[Stored data]
:::
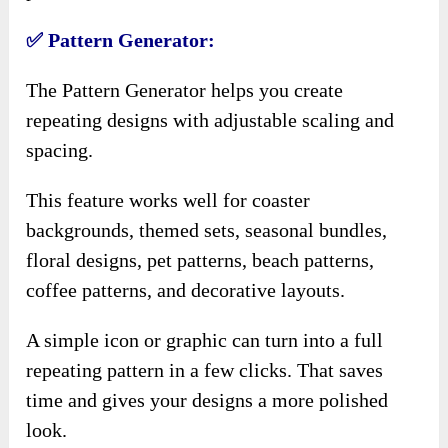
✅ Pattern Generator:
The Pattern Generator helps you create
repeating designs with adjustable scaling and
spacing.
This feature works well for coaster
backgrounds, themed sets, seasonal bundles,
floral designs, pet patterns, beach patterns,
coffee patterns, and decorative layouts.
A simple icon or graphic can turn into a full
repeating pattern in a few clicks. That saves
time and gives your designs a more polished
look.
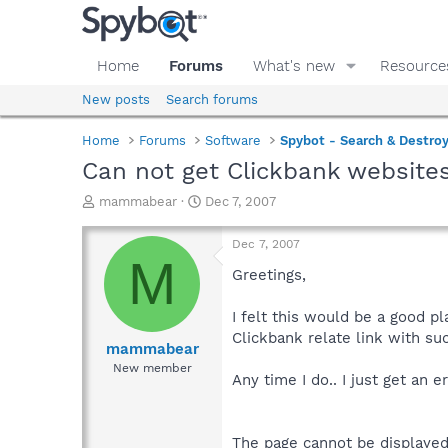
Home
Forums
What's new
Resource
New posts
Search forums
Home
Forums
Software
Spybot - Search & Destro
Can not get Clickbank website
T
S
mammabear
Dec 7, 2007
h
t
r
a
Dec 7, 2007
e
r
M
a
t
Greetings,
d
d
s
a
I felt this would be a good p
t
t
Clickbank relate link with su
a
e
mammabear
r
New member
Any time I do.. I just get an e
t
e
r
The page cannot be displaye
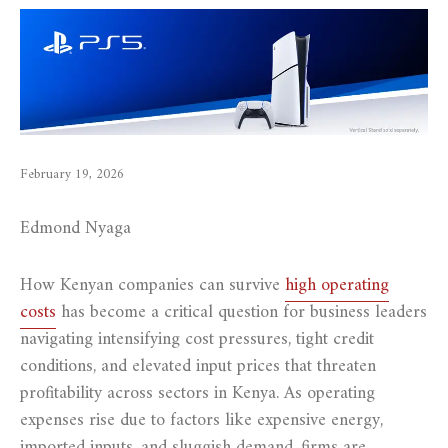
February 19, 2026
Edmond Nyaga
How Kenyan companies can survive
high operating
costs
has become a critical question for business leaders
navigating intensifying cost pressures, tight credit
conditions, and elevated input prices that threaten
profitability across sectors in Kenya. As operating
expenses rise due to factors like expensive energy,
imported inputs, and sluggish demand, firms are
:::
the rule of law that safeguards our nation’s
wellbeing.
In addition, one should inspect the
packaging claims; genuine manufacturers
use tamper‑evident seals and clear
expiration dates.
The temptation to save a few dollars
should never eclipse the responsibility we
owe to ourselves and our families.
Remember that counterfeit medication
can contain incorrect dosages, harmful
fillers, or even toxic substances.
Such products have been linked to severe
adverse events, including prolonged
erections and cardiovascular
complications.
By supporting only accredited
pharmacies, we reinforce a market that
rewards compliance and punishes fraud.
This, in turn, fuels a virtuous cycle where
:::
**DESCRIPTION OF THE TASK**
Could you set down, exactly as written, the lines above between the one holding "How Kenyan companies can survive" and the one holding "imported inputs, and", inclusive, and nothing more?

**ANSWER TO THIS EXERCISE**
How Kenyan companies can survive
high operating
costs
has become a critical question for business leaders
navigating intensifying cost pressures, tight credit
conditions, and elevated input prices that threaten
profitability across sectors in Kenya. As operating
expenses rise due to factors like expensive energy,
imported inputs, and sluggish demand, firms are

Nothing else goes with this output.